Os primeiros levantamentos da perícia que analisa o incêndio no alojamento da divisão de base do Flamengo revelaram que o local continha material altamente inflamável, o que pode ter acelerado a propagação do fogo.

Segundo reportagem de O Globo, um dos corpos carbonizados tinha odor forte de solvente. Além disso, fontes relataram ao RJTV que espuma foi encontrada no local do incêndio, ocorrido na sexta-feira, que matou 10 atletas e deixou três feridos.
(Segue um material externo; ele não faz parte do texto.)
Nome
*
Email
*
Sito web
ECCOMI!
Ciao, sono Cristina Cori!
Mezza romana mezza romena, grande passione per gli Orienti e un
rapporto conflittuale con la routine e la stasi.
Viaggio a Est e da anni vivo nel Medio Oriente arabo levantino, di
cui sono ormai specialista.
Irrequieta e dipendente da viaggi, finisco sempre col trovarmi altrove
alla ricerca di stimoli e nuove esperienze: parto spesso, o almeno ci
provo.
A empresa NHJ do Brasil, responsável por fabricar os contêineres utilizados pelo Flamengo, informou que os módulos habitáveis são compostos por painéis termo-acústicos preenchidos com poliuretano (espuma) revestidos dos dois lados e chapas de aço, formando um sanduíche.

Especialistas explicam que, apesar de o poliuretano ser altamente inflamável, as chapas de aço absorveriam todo o calor, mas não pegariam fogo. O risco maior era a existência de algum tipo de tinta solvente nas paredes.

O poliuretano é o mesmo material usado na Boate Kiss, em Santa Maria, no Rio Grande do Sul, que pegou fogo em 2013, com 242 pessoas mortas e quase 700 feridos. No incêndio em 2013, o fogo se alastrou em minutos e causou a tragédia.